Thursday, July 31, 2008

Acceptible Risks and Excessive Adventure


I often notice attempts to make the world overly safe. This started when I was a kid and the parents would tell us not to get in the pool until a half an hour after eating. I knew it was a sham when I was little. It was caution taken to a ridiculous extreme. There is practically a whole industry built around the misconception that we must make everything safe.

I had a wonderful rant one Thanksgiving when I was 18 or 19 and it was snowing a little bit outside. We had all the relatives around, and thought it would be fun to go out and rent a movie to entertain everyone. My father got angry and asked us if we were crazy to risk driving in the snow just for a movie. I started a half serious, half comedic rant about taking risks. I remember saying that we would never have colonized the country or flown to the moon if we were afraid of risk. I remember using the line, "This country was built on wild risky behavior!"

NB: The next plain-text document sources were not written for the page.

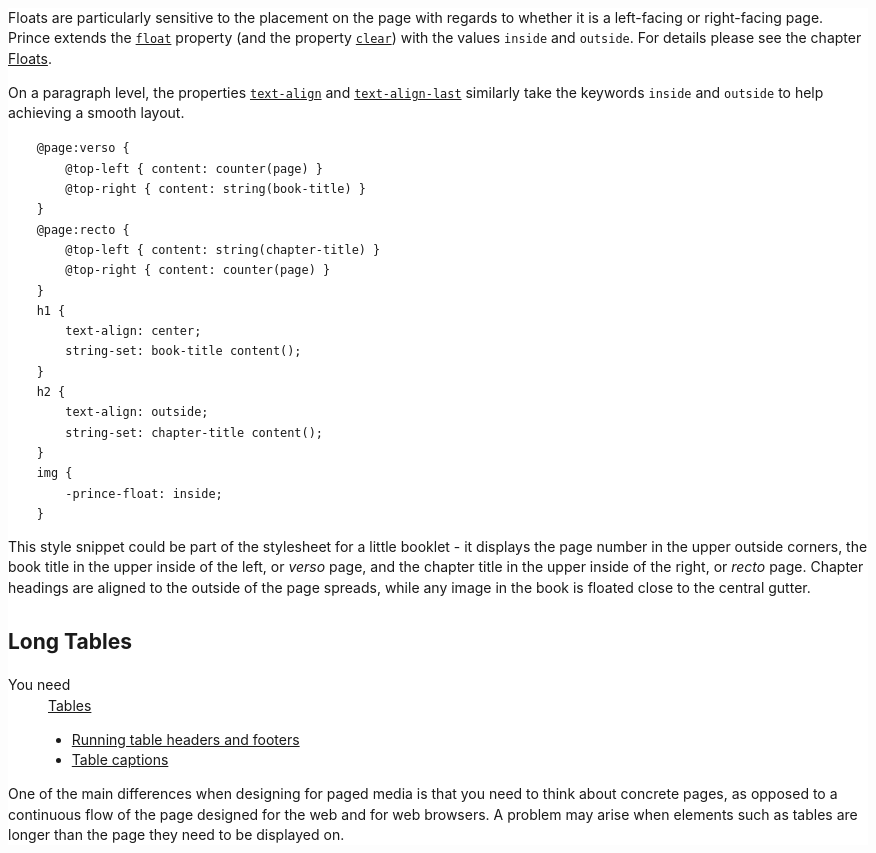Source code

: Floats are particularly sensitive to the placement on the page with regards to whether it is a left-facing or right-facing page. Prince extends the [`float`](css-props.md#prop-float) property (and the property [`clear`](css-props.md#prop-clear)) with the values `inside` and `outside`. For details please see the chapter [Floats](styling.md#floats).

On a paragraph level, the properties [`text-align`](css-props.md#prop-text-align) and [`text-align-last`](css-props.md#prop-text-align-last) similarly take the keywords `inside` and `outside` to help achieving a smooth layout.

```
    @page:verso {
        @top-left { content: counter(page) }
        @top-right { content: string(book-title) }
    }
    @page:recto {
        @top-left { content: string(chapter-title) }
        @top-right { content: counter(page) }
    }
    h1 {
        text-align: center;
        string-set: book-title content();
    }
    h2 {
        text-align: outside;
        string-set: chapter-title content();
    }
    img {
        -prince-float: inside;
    }
```
This style snippet could be part of the stylesheet for a little booklet - it displays the page number in the upper outside corners, the book title in the upper inside of the left, or *verso* page, and the chapter title in the upper inside of the right, or *recto* page. Chapter headings are aligned to the outside of the page spreads, while any image in the book is floated close to the central gutter.


Long Tables
-----------

<dl class="ingredients">
  <dt>You need</dt>
  <dd>
<a href="/doc/styling#tables">Tables</a>
    <ul>
      <li><a href="/doc/styling#running-table-headers-and-footers">Running table headers and footers</a></li>
      <li><a href="/doc/styling#table-captions">Table captions</a></li>
    </ul>
  </dd>
</dl>

One of the main differences when designing for paged media is that you need to think about concrete pages, as opposed to a continuous flow of the page designed for the web and for web browsers. A problem may arise when elements such as tables are longer than the page they need to be displayed on.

I've also noticed that risks sometimes make us stronger. You could argue that you only get ahead by taking risks. But more than that, risk is often fun. The sense of danger is what makes the activity more enjoyable. Personal trials also build experience and character. The efforts to overcome obstacles sharpen our minds and bodies.

There are also non-human examples of trial, ordeals, and collisions that are dangerous, damaging, and destructive, but bring about benefits. Fire often shapes the prairie and the forest: burning away the old things brings new life. I was recently looking at an area on the prairie that had been burned down earlier in the year and teh sand hill plums not only survived the fire, but were thriving. I have also heard planetary scientist speculate that meteor impacts bring life to protoplanets. Sometimes this is from the water that they bring, and sometimes one species can only survive after an impact wipes out a competitor, as we rose after the dinosaurs were wiped out. While this brought death to some, it brought life to others.

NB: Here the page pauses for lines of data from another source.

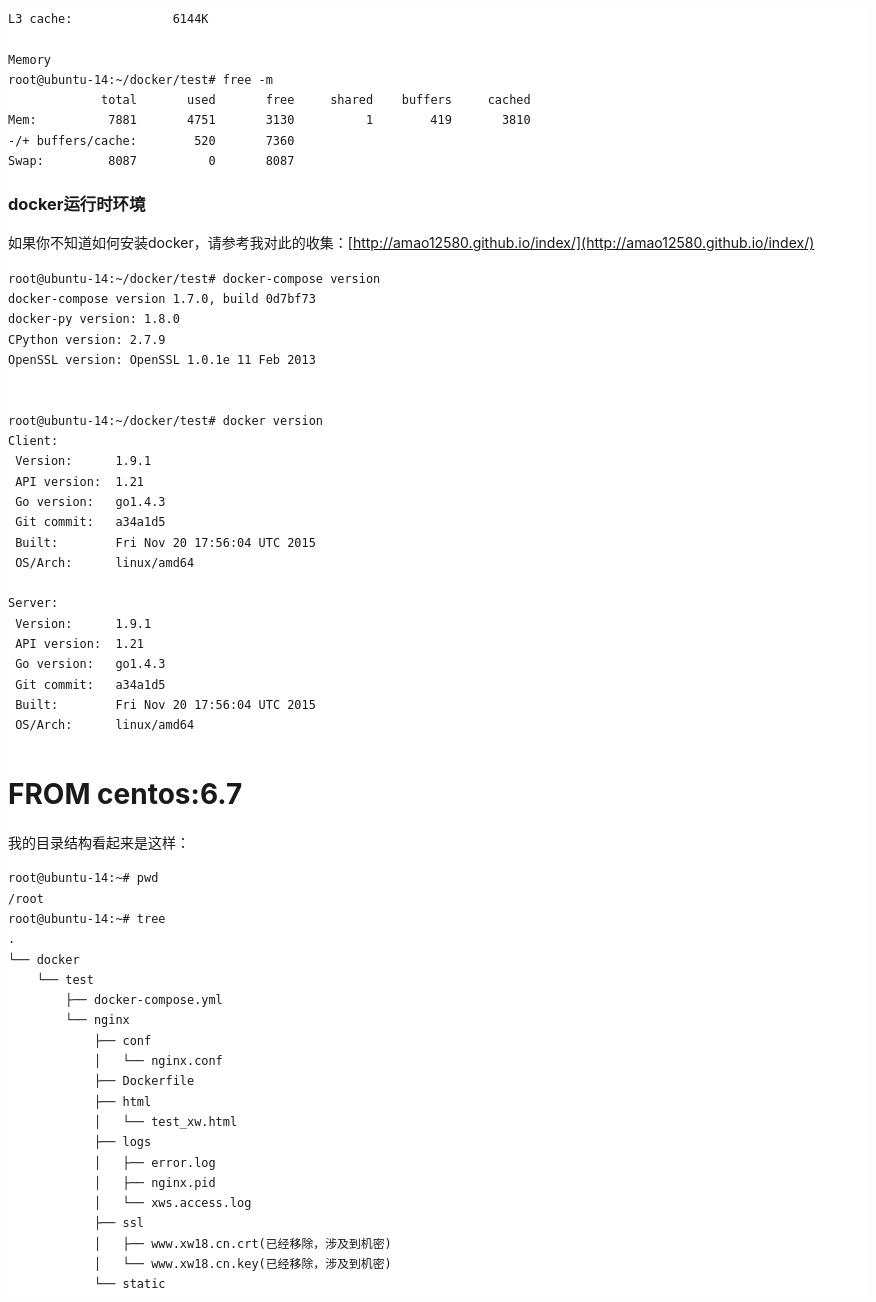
 ```
L3 cache:              6144K

Memory
root@ubuntu-14:~/docker/test# free -m
             total       used       free     shared    buffers     cached
Mem:          7881       4751       3130          1        419       3810
-/+ buffers/cache:        520       7360
Swap:         8087          0       8087
```

### docker运行时环境
如果你不知道如何安装docker，请参考我对此的收集：[http://amao12580.github.io/index/](http://amao12580.github.io/index/)
```
root@ubuntu-14:~/docker/test# docker-compose version
docker-compose version 1.7.0, build 0d7bf73
docker-py version: 1.8.0
CPython version: 2.7.9
OpenSSL version: OpenSSL 1.0.1e 11 Feb 2013


root@ubuntu-14:~/docker/test# docker version
Client:
 Version:      1.9.1
 API version:  1.21
 Go version:   go1.4.3
 Git commit:   a34a1d5
 Built:        Fri Nov 20 17:56:04 UTC 2015
 OS/Arch:      linux/amd64

Server:
 Version:      1.9.1
 API version:  1.21
 Go version:   go1.4.3
 Git commit:   a34a1d5
 Built:        Fri Nov 20 17:56:04 UTC 2015
 OS/Arch:      linux/amd64
```

# FROM centos:6.7
我的目录结构看起来是这样：
```
root@ubuntu-14:~# pwd
/root
root@ubuntu-14:~# tree
.
└── docker
    └── test
        ├── docker-compose.yml
        └── nginx
            ├── conf
            │   └── nginx.conf
            ├── Dockerfile
            ├── html
            │   └── test_xw.html
            ├── logs
            │   ├── error.log
            │   ├── nginx.pid
            │   └── xws.access.log
            ├── ssl
            │   ├── www.xw18.cn.crt(已经移除，涉及到机密)
            │   └── www.xw18.cn.key(已经移除，涉及到机密)
            └── static
```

I recently had dinner with a British guy that worked for a company with an excessive safety policy. I thought he was railing against the absurdity of the policy, talking about how company members were required to report coworkers over incidents of unsafe practices. He talked about how if you saw someone going down a set of stairs and not using the handrail, you were supposed to write up the incident and hand it in. When I agreed with this and told him that it was absurd and that some risks had to be taken from time to time, he disagreed and started defending the policy. I sited the example of a person going skydiving, and his response was that you alleviate all risk by training and using safe equipment. I countered by saying that man would never have explored or colonized the Pacific if they stayed safe and waited until they had thoroughly tested equipment. He was convinced that enormous efforts to pare down the last percentage point of risk was worth the effort.

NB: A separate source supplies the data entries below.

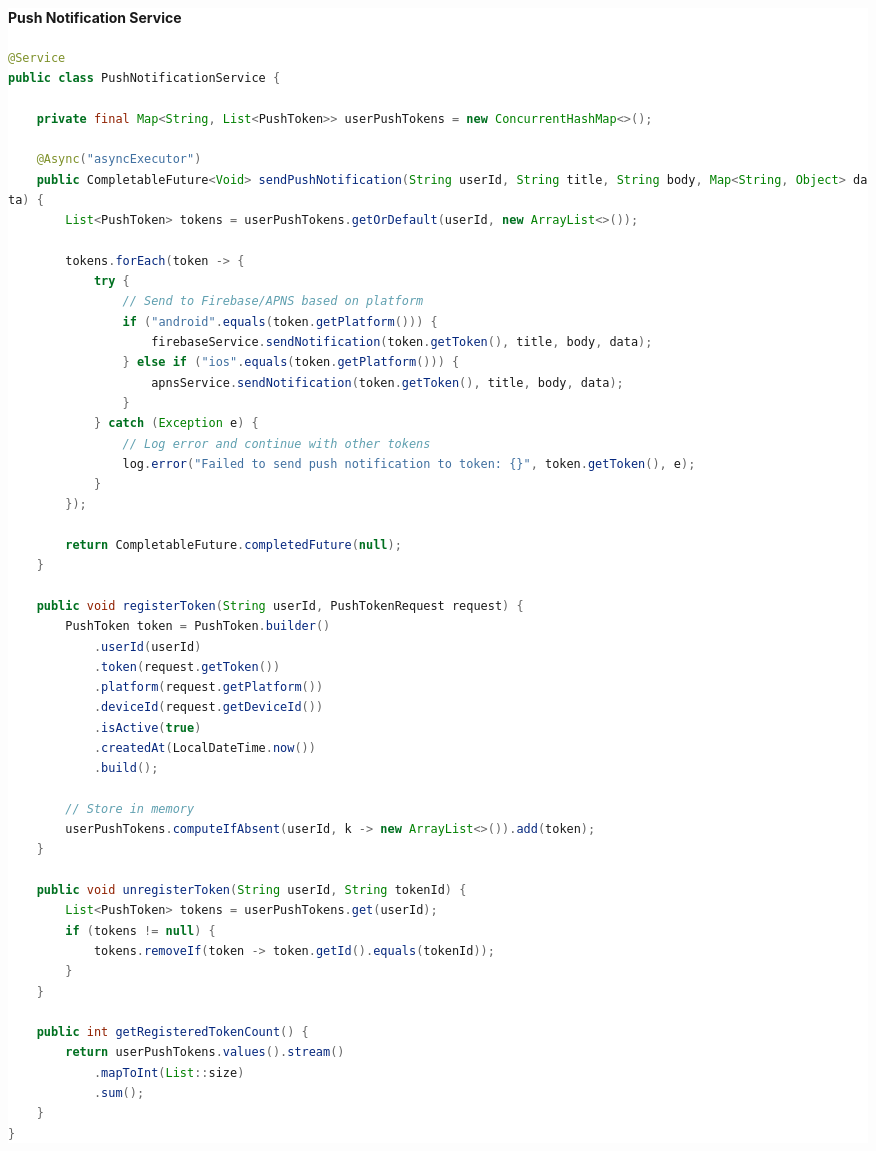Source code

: #### **Push Notification Service**

```java
@Service
public class PushNotificationService {

    private final Map<String, List<PushToken>> userPushTokens = new ConcurrentHashMap<>();

    @Async("asyncExecutor")
    public CompletableFuture<Void> sendPushNotification(String userId, String title, String body, Map<String, Object> data) {
        List<PushToken> tokens = userPushTokens.getOrDefault(userId, new ArrayList<>());

        tokens.forEach(token -> {
            try {
                // Send to Firebase/APNS based on platform
                if ("android".equals(token.getPlatform())) {
                    firebaseService.sendNotification(token.getToken(), title, body, data);
                } else if ("ios".equals(token.getPlatform())) {
                    apnsService.sendNotification(token.getToken(), title, body, data);
                }
            } catch (Exception e) {
                // Log error and continue with other tokens
                log.error("Failed to send push notification to token: {}", token.getToken(), e);
            }
        });

        return CompletableFuture.completedFuture(null);
    }

    public void registerToken(String userId, PushTokenRequest request) {
        PushToken token = PushToken.builder()
            .userId(userId)
            .token(request.getToken())
            .platform(request.getPlatform())
            .deviceId(request.getDeviceId())
            .isActive(true)
            .createdAt(LocalDateTime.now())
            .build();

        // Store in memory
        userPushTokens.computeIfAbsent(userId, k -> new ArrayList<>()).add(token);
    }

    public void unregisterToken(String userId, String tokenId) {
        List<PushToken> tokens = userPushTokens.get(userId);
        if (tokens != null) {
            tokens.removeIf(token -> token.getId().equals(tokenId));
        }
    }

    public int getRegisteredTokenCount() {
        return userPushTokens.values().stream()
            .mapToInt(List::size)
            .sum();
    }
}
```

I think he ignores the fact that a certain degree of risk has a strengthening effect. Recent studies have shown that continual exposure to certain strains of bacteria can bring disease resistance and may even fend off diabetes. Our society has tried its hardest to keep people away from any bacteria for too long. Antibacterial soaps, antiseptic wipes, and hair trigger disposal of food that is past its expiration date has kept us away from exposure to all bacteria (good and bad). The overuse of antibiotics in people and livestock has done little to protect us, it has simply toughened up the bacteria and made us more vulnerable. Now we have MRSA and multi-drug resistant tuberculosis because we trained these strains to resist everything we could throw at them. See what happens to the bugs when they are under assault? They get stronger. The same thing applies to people.